Can someone briefly explain to me why the cis isomer in the provided attachments is not the favoured product in that specific Wittig mechanism?

I have a feeling it has something to do with steric hindrance, delocalization and stability but I am quite confused when it comes to those topics. I understand that having all those big phenyl groups close together on the cis (A), cis (B), and even trans (B) diagrams in the "Wittig Intermediate" attachment can't be good...but I can't really formulate an answer (as to why cis can't be produced) that I am confident in. Thank you for your help.

[discodermolide]

I don't think the mechanism is concerted, it is stepwise allowing rotation before the 4-membered ring transition state is formed thus putting the phenyl groups in a stereochemically favored trans configuration.

[Arctic-Nation]

Unstabilized ylids are supposed to give cis-alkenes exclusively in the Wittig reaction. The idea is that in the formation of the intermediate betaine (if one is actually formed; the literature is conflicted, to say the least), the large substituents will stay as far from each other as possible, but end up right next to each other when the molecule rotates to form the oxaphosphetane.

However, a quick google search has shown that some amount of trans-stilbenes seem to be formed even in the classical Wittig reaction. Couldn't find an explanation, though (don't have easy access to any literature), and I don't think the Wittig-Horner mechanism is applicable here. Some kind of pi-stacking between the two phenyl groups, perhaps?

[orgopete]

In my book, I suggested it was due to a difference in the rates of the addition vs cyclization. If the addition gives the intermediate that cyclizes to the cis product, then the cis product can result. If the cyclization/elimination reaction is slower than the addition, then the addition may revert and the product of the cyclization/elimination will be found.
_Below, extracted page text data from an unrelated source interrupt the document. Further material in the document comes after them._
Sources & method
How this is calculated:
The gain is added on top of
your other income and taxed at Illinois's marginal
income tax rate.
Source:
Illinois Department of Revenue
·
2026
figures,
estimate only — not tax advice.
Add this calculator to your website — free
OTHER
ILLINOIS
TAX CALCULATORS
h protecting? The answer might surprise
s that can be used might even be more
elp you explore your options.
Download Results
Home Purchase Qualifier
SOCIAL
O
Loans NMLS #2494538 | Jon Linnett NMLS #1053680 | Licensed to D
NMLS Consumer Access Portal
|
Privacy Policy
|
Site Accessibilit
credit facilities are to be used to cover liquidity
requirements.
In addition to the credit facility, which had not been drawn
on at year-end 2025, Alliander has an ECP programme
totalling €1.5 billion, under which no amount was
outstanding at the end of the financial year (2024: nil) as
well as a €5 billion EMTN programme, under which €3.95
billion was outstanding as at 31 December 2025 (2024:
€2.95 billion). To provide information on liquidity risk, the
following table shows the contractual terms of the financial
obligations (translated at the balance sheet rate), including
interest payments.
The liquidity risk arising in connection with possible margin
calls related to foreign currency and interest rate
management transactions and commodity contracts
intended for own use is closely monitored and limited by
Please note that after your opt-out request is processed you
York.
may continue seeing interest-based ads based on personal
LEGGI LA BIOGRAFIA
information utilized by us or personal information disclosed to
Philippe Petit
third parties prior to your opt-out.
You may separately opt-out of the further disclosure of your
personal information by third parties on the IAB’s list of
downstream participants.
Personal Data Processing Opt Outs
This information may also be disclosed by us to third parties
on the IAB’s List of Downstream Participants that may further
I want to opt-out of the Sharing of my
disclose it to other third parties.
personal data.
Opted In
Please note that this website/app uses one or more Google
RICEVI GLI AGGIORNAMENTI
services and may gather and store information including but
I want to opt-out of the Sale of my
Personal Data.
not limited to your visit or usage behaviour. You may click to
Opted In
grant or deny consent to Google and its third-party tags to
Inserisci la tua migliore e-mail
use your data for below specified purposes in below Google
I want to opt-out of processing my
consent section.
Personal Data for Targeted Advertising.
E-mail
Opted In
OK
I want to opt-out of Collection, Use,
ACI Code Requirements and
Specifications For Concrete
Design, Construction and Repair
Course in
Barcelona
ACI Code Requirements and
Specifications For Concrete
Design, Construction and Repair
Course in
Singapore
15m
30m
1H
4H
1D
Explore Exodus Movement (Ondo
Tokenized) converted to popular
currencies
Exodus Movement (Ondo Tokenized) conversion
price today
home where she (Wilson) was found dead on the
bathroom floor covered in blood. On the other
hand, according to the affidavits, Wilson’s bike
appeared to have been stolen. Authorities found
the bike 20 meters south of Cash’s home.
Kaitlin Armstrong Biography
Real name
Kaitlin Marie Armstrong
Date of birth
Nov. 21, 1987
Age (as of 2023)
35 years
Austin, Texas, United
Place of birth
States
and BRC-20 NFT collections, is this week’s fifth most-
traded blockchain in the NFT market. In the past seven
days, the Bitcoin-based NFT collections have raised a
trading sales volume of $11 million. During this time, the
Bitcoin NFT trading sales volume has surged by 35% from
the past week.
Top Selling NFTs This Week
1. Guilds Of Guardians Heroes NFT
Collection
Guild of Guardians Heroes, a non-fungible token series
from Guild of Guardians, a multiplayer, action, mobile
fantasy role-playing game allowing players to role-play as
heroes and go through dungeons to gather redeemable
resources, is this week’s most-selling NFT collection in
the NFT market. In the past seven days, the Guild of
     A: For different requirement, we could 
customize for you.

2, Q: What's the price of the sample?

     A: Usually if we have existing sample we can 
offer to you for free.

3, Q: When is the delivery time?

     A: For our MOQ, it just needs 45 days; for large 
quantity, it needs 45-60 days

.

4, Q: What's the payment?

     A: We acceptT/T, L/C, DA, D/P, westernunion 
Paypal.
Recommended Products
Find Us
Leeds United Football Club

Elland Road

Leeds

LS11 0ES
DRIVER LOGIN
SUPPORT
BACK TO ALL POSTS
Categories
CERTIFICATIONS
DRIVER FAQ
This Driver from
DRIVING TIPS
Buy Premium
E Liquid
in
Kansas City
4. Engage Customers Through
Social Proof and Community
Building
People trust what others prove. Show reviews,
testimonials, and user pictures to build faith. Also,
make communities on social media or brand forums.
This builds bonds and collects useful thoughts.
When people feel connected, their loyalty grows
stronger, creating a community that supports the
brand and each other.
I show the schemes here, http://orgo.curvedarrow.com/punbb/viewtopic.php?id=379

I concede in reading what I had written some time ago, I don't think my description is satisfactory, except as a device to remember which product may have formed. I need a better analysis should include an asymmetric induction analysis, Cram, Cornforth, etc. The argument should be similar to the inductive vs resonance effects I argued (in this case, addition preference vs product stability), but I don't want to go there!